Laurent Petitmangin publie « Ce qu’il faut de nuit », paru à la Manufacture de livres, excellente maison d’édition devant l’Eternel ! C’est mon choix de la semaine.
La Lorraine, ravagée par le chômage de masse et le racisme, au cœur de « Ce qu’il faut de nuit »
Ils sont trois : le père cheminot et les deux fils. Gillou le cadet est prometteur. Bosseur, sérieux. Il ira loin. L’aîné, on a oublié son vrai prénom. Depuis ses trois ans, on l’appelle « Fus », le diminutif de football, comme on dit chez les Luxos, les Luxembourgeois tout proches. Depuis la mort de la mère, ces trois là subissent leur quotidien désenchanté dans une Lorraine ravagée par le chômage de masse et le racisme galopant. Leur bonheur, c’est le match du dimanche, avec un Fus transfiguré sur la pelouse, le père et le frère hurlant dans les gradins. Ca aurait pu durer comme ça, dans un entre deux ni heureux ni malheureux. Mais non. Parce que Fus, à force de désœuvrement, rencontre des types pas fréquentables.
A lire aussi
Ce qu’il faut de nuit a remporté le prix Stanislas 2020, le prix Feuille d’or des Medias 2020 ainsi que le prix Georges Brassens 2020.
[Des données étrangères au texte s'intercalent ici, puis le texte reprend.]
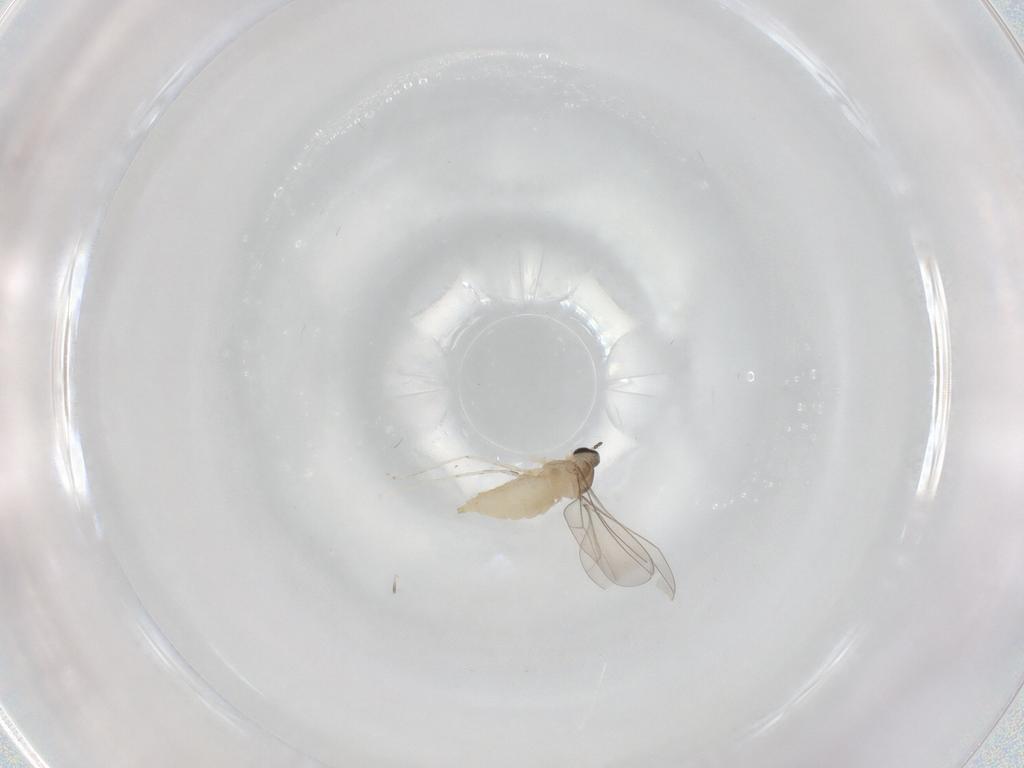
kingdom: Animalia
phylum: Arthropoda
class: Insecta
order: Diptera
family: Cecidomyiidae
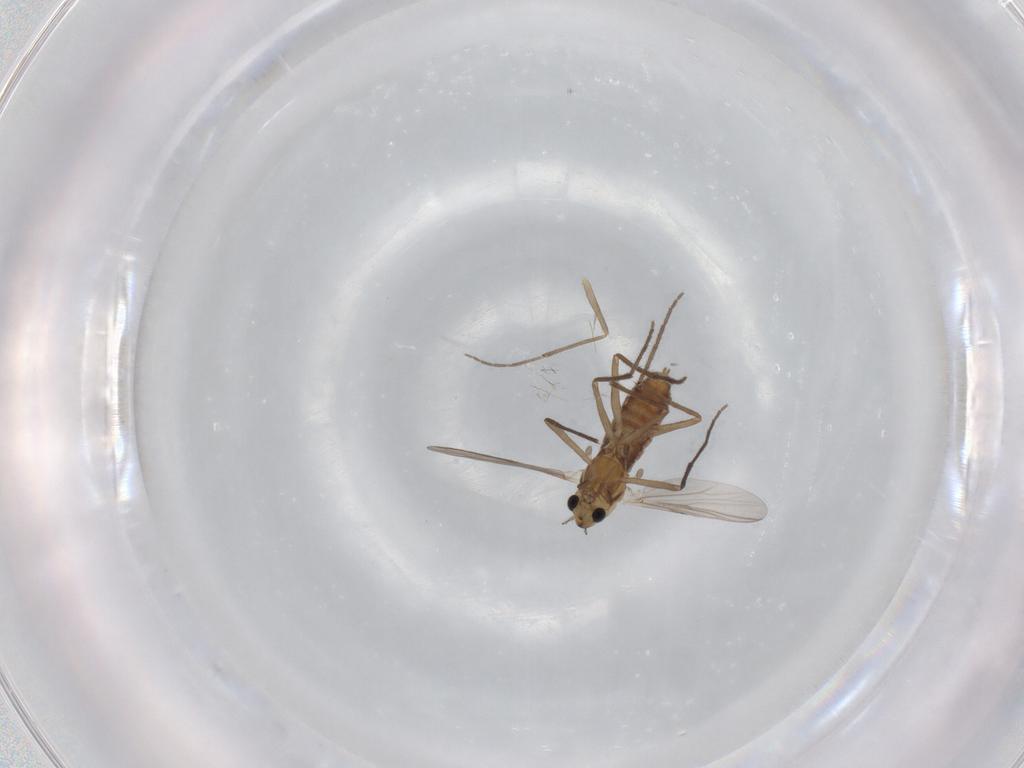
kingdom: Animalia
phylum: Arthropoda
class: Insecta
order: Diptera
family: Chironomidae
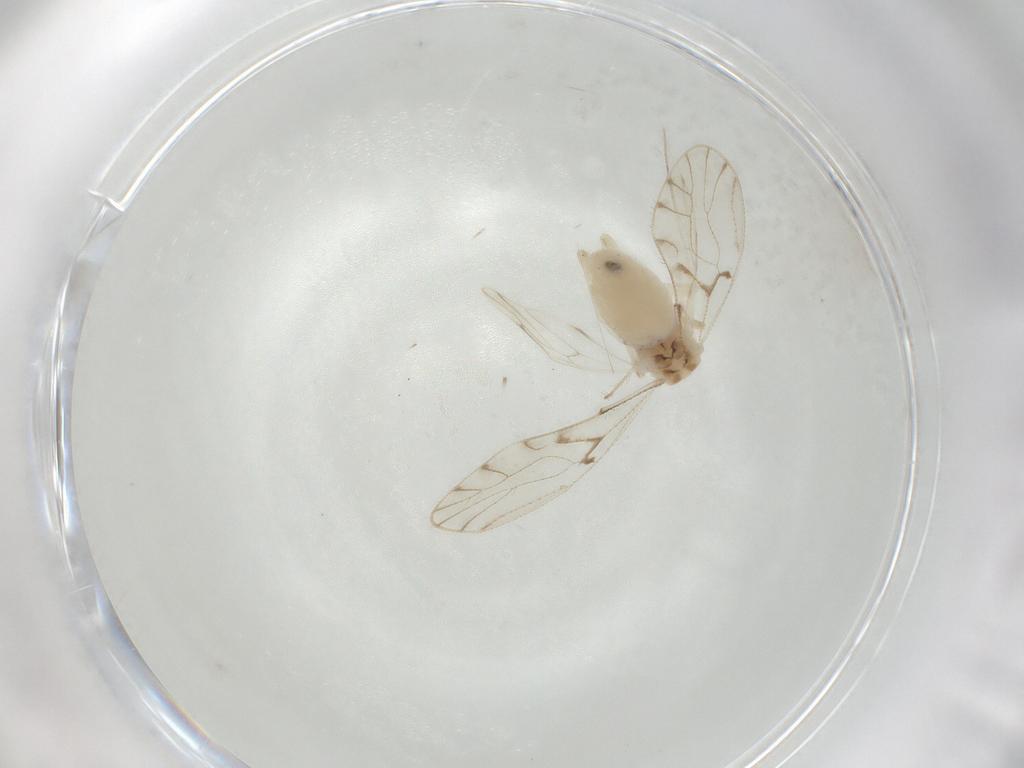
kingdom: Animalia
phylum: Arthropoda
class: Insecta
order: Psocodea
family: Trichopsocidae
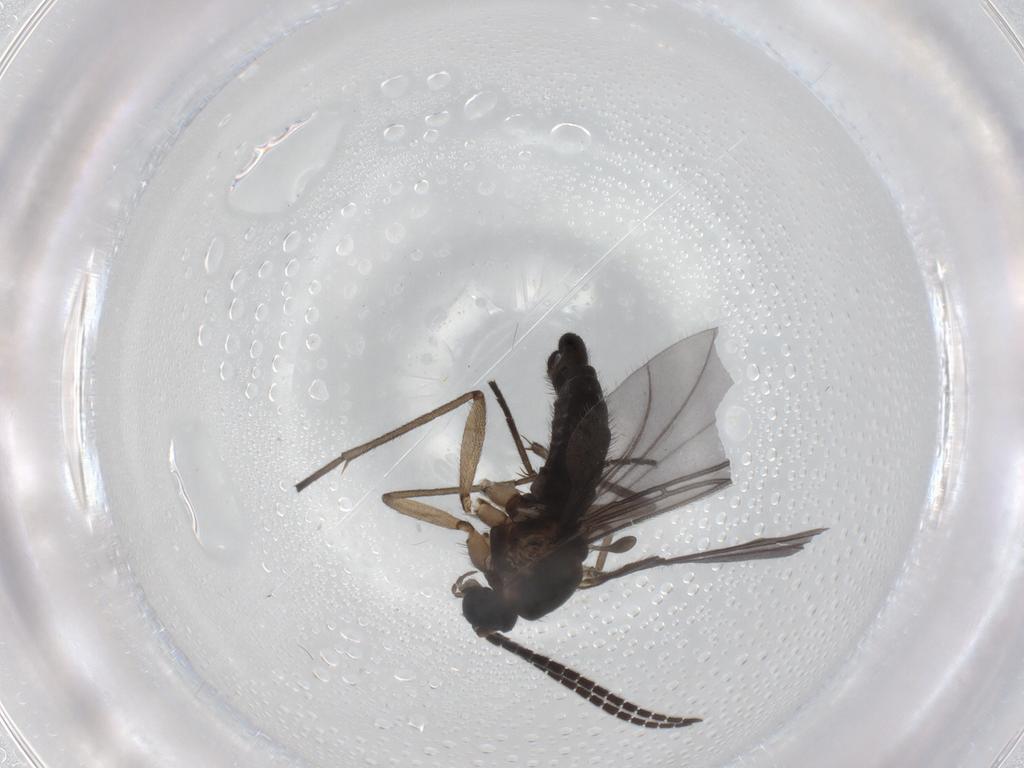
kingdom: Animalia
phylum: Arthropoda
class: Insecta
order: Diptera
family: Sciaridae
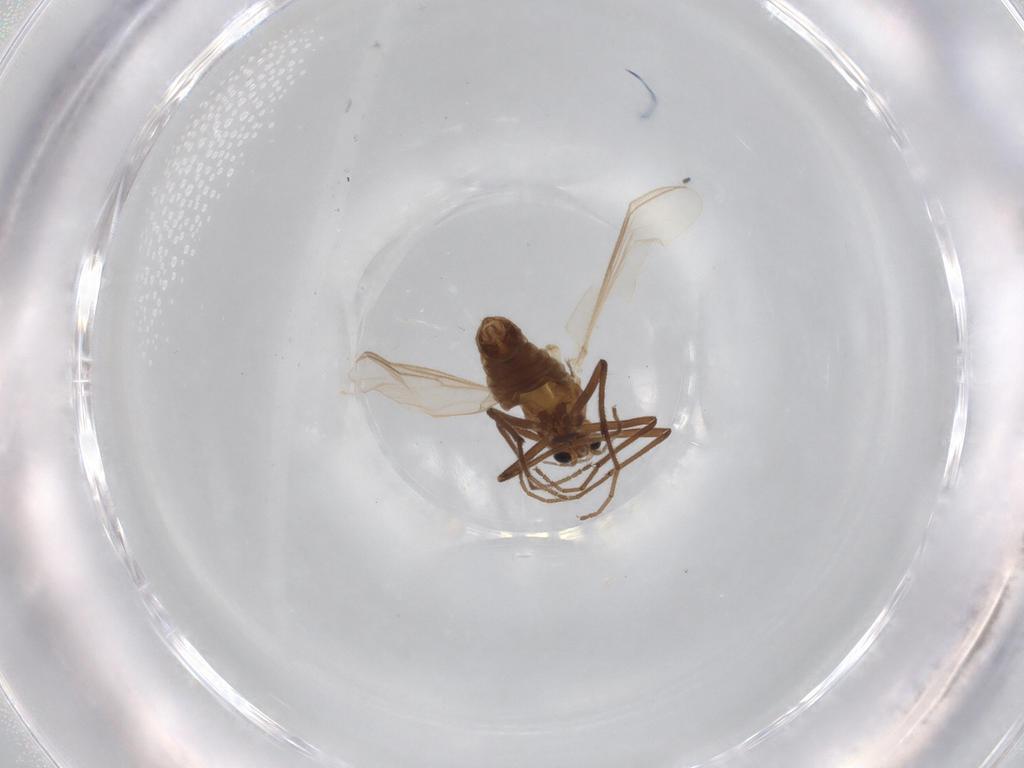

Pour faire court, il s’agit de fachos, rangers/treillis/crâne rasé. Ca commence par des beuveries. Ca dégénère assez vite, à coups de barre de fer. Et ça finit aux Assises. Voilà l’histoire, somme toute d’une effroyable banalité. Et pourtant c’est un éblouissement, une révélation littéraire absolue, déjà saluée par plusieurs prix. Ca s’appelle « Ce qu’il faut de nuit », un premier roman écrit par Laurent Petitmangin, à 55 ans passés ! Son style est magnifique, simple, évident et juste. L’histoire est bouleversante. Sa fin est terrible. En 190 pages, Petitmangin en dit autant, sur un thème proche, que l’avant-dernier Goncourt en 5OO (Leurs enfants après eux, de Nicolas Mathieu). C’est l’un des grands romans français de l’automne.